The Goodies - Fiordland's Unique Fauna

Yellowhead (Mohua)

The mohua (Mohoua ochrocephala) or yellowhead is a small, insect eating bird which lives only in the forests of New Zealand’s South Island and Stewart Island. A beautiful splash of bright yellow covers its head and breast while the rest of the body is brown with varying tinges of yellow and olive. The female is slightly less brightly coloured than the male.

In the 1800s, the mohua was one of the most abundant and conspicuous of our forest birds, now it is the most threatened of its genus, Mohoua, which also includes the whitehead and the brown creeper. Unlike the other two members of its genus, the mohua has disappeared from large, relatively unchanged forests and is continuing to decline.

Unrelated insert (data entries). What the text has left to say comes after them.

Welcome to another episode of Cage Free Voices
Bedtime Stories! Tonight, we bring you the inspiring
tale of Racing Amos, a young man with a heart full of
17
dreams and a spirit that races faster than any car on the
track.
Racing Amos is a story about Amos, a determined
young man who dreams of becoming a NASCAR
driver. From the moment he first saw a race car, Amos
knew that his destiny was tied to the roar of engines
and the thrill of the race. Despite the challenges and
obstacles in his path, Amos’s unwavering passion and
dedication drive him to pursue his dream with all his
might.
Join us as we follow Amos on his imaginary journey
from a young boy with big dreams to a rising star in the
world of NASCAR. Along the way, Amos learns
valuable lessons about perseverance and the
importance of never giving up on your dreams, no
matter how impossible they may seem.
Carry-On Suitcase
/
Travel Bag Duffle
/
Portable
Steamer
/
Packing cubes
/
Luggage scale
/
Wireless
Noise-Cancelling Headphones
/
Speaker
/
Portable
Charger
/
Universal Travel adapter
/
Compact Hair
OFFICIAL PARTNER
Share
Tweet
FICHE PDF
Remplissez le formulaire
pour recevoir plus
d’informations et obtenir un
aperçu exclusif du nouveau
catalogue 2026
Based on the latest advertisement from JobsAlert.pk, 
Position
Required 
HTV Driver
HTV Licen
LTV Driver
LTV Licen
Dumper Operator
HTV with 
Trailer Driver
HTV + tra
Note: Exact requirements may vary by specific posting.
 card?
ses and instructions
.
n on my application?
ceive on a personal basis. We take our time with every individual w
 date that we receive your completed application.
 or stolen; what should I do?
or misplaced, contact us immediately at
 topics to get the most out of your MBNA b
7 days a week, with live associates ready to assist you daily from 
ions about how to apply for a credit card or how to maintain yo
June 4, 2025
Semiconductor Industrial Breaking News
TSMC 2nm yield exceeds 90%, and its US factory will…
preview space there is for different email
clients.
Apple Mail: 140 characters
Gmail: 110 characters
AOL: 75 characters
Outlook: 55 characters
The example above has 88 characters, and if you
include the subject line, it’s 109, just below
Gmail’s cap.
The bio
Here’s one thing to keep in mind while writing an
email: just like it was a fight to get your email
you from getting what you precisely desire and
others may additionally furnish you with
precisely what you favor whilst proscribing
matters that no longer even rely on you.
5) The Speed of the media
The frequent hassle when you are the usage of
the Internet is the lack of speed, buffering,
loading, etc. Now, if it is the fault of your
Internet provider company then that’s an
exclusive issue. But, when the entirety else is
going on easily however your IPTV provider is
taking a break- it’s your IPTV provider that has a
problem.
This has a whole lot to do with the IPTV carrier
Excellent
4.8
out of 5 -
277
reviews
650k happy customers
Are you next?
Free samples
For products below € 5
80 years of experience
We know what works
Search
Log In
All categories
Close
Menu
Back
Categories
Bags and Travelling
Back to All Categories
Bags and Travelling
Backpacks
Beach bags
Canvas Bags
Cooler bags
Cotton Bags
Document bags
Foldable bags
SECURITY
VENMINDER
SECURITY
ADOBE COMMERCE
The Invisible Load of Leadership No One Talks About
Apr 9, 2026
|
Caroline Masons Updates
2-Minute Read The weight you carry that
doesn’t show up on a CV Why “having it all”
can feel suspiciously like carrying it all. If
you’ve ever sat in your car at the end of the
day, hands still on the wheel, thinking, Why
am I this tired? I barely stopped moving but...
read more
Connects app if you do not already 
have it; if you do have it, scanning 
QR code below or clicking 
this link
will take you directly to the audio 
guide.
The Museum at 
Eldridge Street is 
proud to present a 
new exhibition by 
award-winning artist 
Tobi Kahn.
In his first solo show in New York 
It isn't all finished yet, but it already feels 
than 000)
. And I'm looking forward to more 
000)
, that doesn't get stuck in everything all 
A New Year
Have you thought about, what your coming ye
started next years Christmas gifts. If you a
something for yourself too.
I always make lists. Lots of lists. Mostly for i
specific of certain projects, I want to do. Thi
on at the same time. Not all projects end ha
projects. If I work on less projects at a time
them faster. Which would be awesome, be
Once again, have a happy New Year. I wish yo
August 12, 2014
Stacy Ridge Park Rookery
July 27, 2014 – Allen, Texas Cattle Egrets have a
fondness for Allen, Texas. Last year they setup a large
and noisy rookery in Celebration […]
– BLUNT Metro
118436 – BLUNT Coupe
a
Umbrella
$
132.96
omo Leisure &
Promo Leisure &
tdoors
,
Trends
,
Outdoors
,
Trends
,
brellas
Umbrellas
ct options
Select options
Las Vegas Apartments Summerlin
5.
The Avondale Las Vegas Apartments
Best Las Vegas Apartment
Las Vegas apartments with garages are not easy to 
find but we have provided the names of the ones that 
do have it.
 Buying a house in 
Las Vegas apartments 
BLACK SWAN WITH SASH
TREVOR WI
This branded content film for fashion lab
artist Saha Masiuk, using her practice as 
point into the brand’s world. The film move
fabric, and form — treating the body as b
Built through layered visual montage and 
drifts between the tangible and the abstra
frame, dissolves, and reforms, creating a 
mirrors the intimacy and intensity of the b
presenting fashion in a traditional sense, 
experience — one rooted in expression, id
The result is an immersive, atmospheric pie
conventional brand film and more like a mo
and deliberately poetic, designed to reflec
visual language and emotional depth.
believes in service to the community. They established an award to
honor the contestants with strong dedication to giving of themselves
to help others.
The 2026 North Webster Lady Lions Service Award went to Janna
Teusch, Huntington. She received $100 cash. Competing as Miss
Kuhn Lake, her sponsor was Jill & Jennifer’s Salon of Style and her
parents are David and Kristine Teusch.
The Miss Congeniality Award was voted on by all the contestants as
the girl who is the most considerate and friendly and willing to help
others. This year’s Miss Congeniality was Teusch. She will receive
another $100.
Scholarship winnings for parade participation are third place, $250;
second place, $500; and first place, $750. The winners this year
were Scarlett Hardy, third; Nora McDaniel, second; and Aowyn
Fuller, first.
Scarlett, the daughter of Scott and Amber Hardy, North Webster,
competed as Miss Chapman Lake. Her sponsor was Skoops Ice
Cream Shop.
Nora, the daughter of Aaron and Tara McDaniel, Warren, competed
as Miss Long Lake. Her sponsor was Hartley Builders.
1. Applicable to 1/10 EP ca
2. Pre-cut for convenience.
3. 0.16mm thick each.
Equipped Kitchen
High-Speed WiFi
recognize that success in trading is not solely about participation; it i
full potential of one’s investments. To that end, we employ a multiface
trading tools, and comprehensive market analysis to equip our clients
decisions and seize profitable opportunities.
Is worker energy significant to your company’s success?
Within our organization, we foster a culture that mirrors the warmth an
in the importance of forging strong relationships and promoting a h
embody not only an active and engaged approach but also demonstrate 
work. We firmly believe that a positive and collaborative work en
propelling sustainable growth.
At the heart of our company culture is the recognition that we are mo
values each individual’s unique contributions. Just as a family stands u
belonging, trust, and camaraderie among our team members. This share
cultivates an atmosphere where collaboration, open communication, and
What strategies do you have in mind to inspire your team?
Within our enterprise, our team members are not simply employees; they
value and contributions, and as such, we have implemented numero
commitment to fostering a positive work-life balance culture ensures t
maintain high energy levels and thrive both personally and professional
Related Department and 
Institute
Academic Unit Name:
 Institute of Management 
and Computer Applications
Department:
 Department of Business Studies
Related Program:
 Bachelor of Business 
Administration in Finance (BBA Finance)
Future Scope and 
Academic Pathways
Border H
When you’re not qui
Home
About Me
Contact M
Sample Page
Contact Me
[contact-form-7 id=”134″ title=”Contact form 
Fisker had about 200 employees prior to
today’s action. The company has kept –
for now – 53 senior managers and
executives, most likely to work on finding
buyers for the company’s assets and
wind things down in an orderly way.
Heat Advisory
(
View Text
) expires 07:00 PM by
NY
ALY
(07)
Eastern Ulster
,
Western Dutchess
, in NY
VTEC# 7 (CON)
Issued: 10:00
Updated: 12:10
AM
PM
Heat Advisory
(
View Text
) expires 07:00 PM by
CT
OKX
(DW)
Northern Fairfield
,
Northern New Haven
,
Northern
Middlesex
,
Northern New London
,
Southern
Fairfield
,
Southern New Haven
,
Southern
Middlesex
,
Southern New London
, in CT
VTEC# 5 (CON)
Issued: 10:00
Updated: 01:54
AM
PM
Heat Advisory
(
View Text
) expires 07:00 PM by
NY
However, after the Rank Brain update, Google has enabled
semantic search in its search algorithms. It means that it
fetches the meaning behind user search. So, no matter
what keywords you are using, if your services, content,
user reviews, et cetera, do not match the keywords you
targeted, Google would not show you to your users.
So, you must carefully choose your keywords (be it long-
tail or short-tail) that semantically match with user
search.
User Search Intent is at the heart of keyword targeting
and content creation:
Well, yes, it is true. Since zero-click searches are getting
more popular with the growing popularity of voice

Once mohua inhabited podocarp-hardwood forests (such as rimu, totara and miro). Now they are found only in beech forests with fertile soils where they can find plenty of food. When Europeans first arrived in New Zealand the species was still plentiful, but forest clearances and the introduction of new predators such as rats, stoats and possums all had a devastating effect on mohua survival. By 1900, the bird was disappearing from many of its traditional areas.

Yellowhead/mohua prefer to feed high in the trees although they will feed on the ground.

While the female is in sole charge of the lengthy process of incubation, after the chicks hatch both parents spend a comparatively long period of time caring for the chicks.

As with virtually all of New Zealand's threatened birds, habitat destruction has been a major cause of decline and many of our forests are still threatened with either clear felling or modification by selective logging.

Although the majority of forests where the mohua live are protected, even within these areas populations are still declining due to predation, forest browsing by possums and deer, and competition with introduced birds. The introduced vespulid wasp also competes with mohua for insects and honeydew and the wasp may have contributed to the bird's disappearance from beech honeydew forests in the northern South Island.